One of the best things was my own youth and belief that I could really “make it”. One of the worst things was my own lack of knowledge of the music business and how to go about making it happen. Also one of the best things was my belief in music itself as a worthy and moral useful thing to do with my life. One of the worst things was the sexism towards women at that time.

And by contrast what are the best and worst things about being a musician right here, right now?

One of the best things now is I have confidence in what I do. I find it easier to write songs but no longer have absolute faith that there is a whole lot of point in song writing any more when so much about the music world is not about if your songs are any good but how well you can promote yourself and “big yourself up” to get attention. It’s become a “bragger’s paradise”, but then the whole social media thing is a great platform to show people your work and the “open mic” thing is a great way for anyone to demo their songs.

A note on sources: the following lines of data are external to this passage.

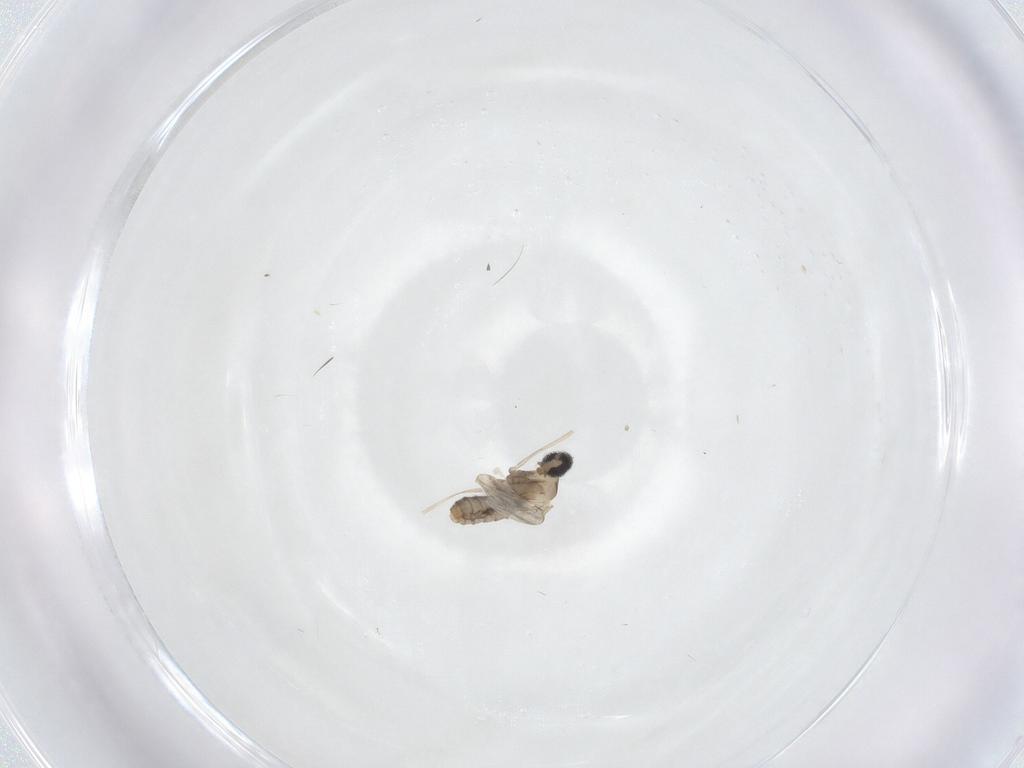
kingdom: Animalia
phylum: Arthropoda
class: Insecta
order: Diptera
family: Cecidomyiidae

How important do you think artwork is for bands in these digital days?

Artwork is always important.

The N.M.E., Kerrang!, Mojo, Classic Rock – how important is print media to a working band in the age of social media?

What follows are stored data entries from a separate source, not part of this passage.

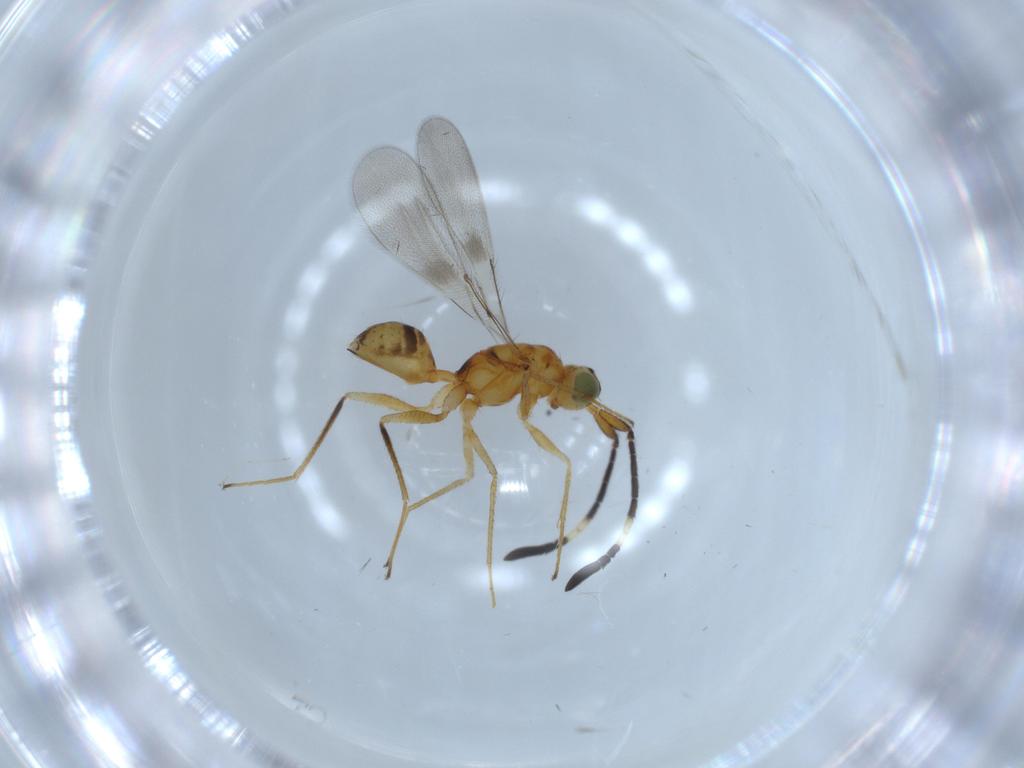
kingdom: Animalia
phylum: Arthropoda
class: Insecta
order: Hymenoptera
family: Mymaridae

Absolutely as important as it ever was, anyone can be a bit of a star on social media but getting something in a magazine is a true commendation.

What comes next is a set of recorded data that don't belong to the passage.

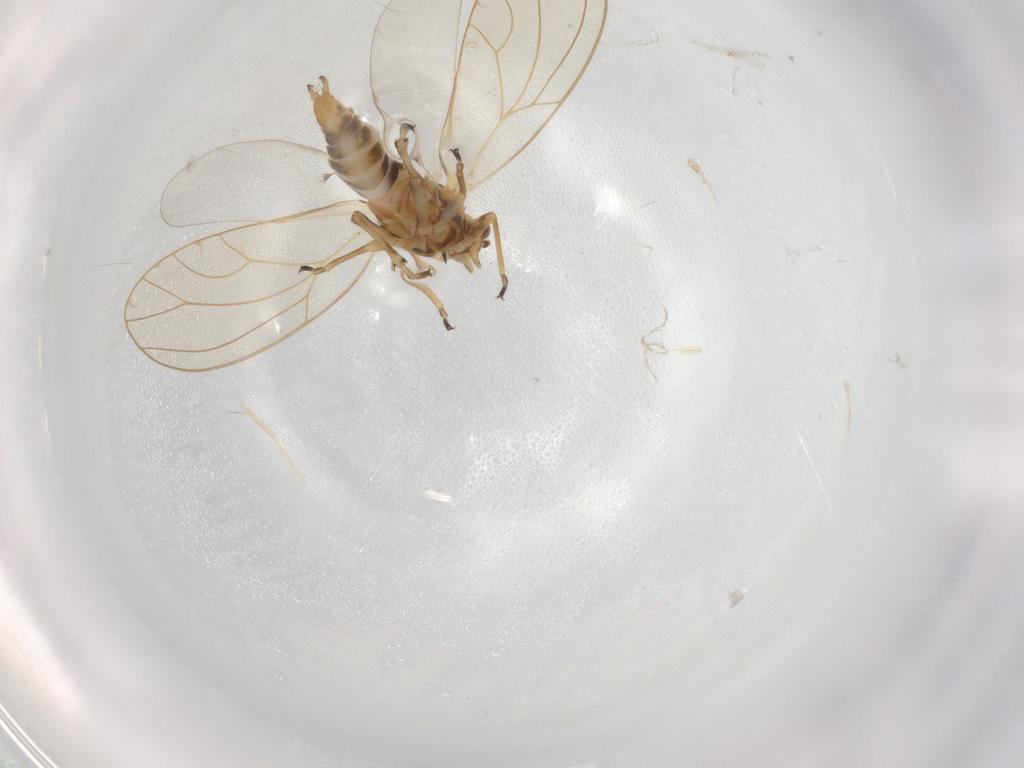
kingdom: Animalia
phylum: Arthropoda
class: Insecta
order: Hemiptera
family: Triozidae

Speaking of the digital world: vinyl, CD or download – what’s your preference?

I think it means more to have a physical album on CD or vinyl with the artwork as well. But if you want to hear a certain song then it’s by any means possible. I still use tapes and record on a tape machine so whatever it takes really.

How does it feel to look back over your career as anthologised on the new recording?

I am really happy that Mike Darby has put out this Anthology. I feel proud of my staying power and the fact that I have written so many songs over the years. I have enough songs to do an Anthology 2 and 3 and I have nearly finished recording a new album to be released later this year. I hadn’t quite realised how many songs I’d written over the years. It’s not bad for a life’s work and I continually write songs at the moment – it’s a bit like a CV. Also I’ve written a longer biography for this album, with much more detail than any before. It is very honest. It has made me remember the days of punk and the young woman I was then; of how important it has always been for me to be myself and find my uniqueness even if it is not currently trendy or fashionable. And has reminded me, again, of why I do music.
RITA Lynch Story to Tell packshot
If you could hop back in time, is there any single key choice you’ve made that you’d like to change, and if so, what & why?

I wish I had been more confident when I first started. There are things I regret but, I’m still here writing songs, doing music and still gigging. I love singing, especially since stopping smoking. It still feels new and exciting, I am more hopeful now than I’ve been in a long while.

Women in the music business have come a long way since Billie, Janis & Aretha; do you think women artists now have true equality with their male counterparts?

Women artists do not have true equality with men. They have the equality that men allow them. The same as in every other aspect of life. A lot of changes still have to happen. Both men and women have to look in to their own hearts, to be open and honest about these inequalities. It is not an easy task but I am hopeful.

What’s the best thing about the Bristol music scene…?

The best thing about the Bristol music scene is its diversity. Having lived in St Pauls for over 30 years I really appreciate the mix of cultures and ethnicity that is reflected in the music here.
…and keeping it positive, what would you say needs the most improvement in the scene?
I think more cheap venues would be good with bands playing every evening.

How has the music scene in town changed since you first started out (assuming it has changed in any significant way)?

It has changed and evolved as everywhere has in the last 30 years. I think there are more bands in Bristol now than there used to be.

Do you think Bristol is a good place for a band to launch a career, and if so why…and if not, why not?

I think Bristol is as good a place as anywhere to launch a career. With computers these days it’s not so important where you are located as long as you have a strong presence on the internet. And, as in so many other areas, it’s not so much where you are as who you know.

What have been some of your most memorable gigs in town?

One of my most memorable gigs in town was Sound City in about 1993 or 1994. I played on Castle Park; it was exciting – John Peel was there. Playing at the Fleece as part of Ladyfest in 2003 or 2004 when the Gossip headlined; playing at the Bierkeller when I was filmed for Channel 4. All these gigs stand out but there have been so many. Playing at Ashton Court Festival was always great.

We’ve lost some great venues over the decades (the Granary, Western Star Domino Club, the Dugout etc.); anywhere that you particularly miss?

The Western Star Domino Club was totally great, a really cool venue, The Malaap was great for a while.

Outside of town people have a perception that it’s all trip-hop round these parts; but Bristol has always had a wildly eclectic scene (the Brilliant Corners to Onslaught; the Seers to the Blue Aeroplanes), what’s your take on outside perceptions of the Bristol sound?

People always will focus on the bands that gain success and fame because they’re the bands they hear about. The Blue Aeroplanes have been very successful as well but don’t tend to get the same recognition.

Building on that question, is there anything that you think makes the scene here unique?

I used to enjoy the squat gigs, they were always so exciting and allowed many people a platform to start from. My first band ever, Rita and the Piss Artists, played mostly squat gigs. There was always such an air of excitement and possibilities at those shows. Maybe it was the same in other cities, but at the time I felt it to be unique to Bristol. It’s a shame it’s all become quite corporate now.

Would you care to mention a few of your favourite local bands – new outfits to check out, under sung acts from the past and any defunct groups worthy of resurrection?

So many bands, too many to mention but, from the past, God Bless You were brilliant – intense and dark, brilliant melodies. They were like the Bristol sound before the Bristol sound was invented.

So we’re finally getting an arena…probably. What’s your view…what impact do you think it will have on the musical landscape?

Artists on my level rarely get to play in big venues like the proposed Arena. I suppose it will make a few rich people even richer.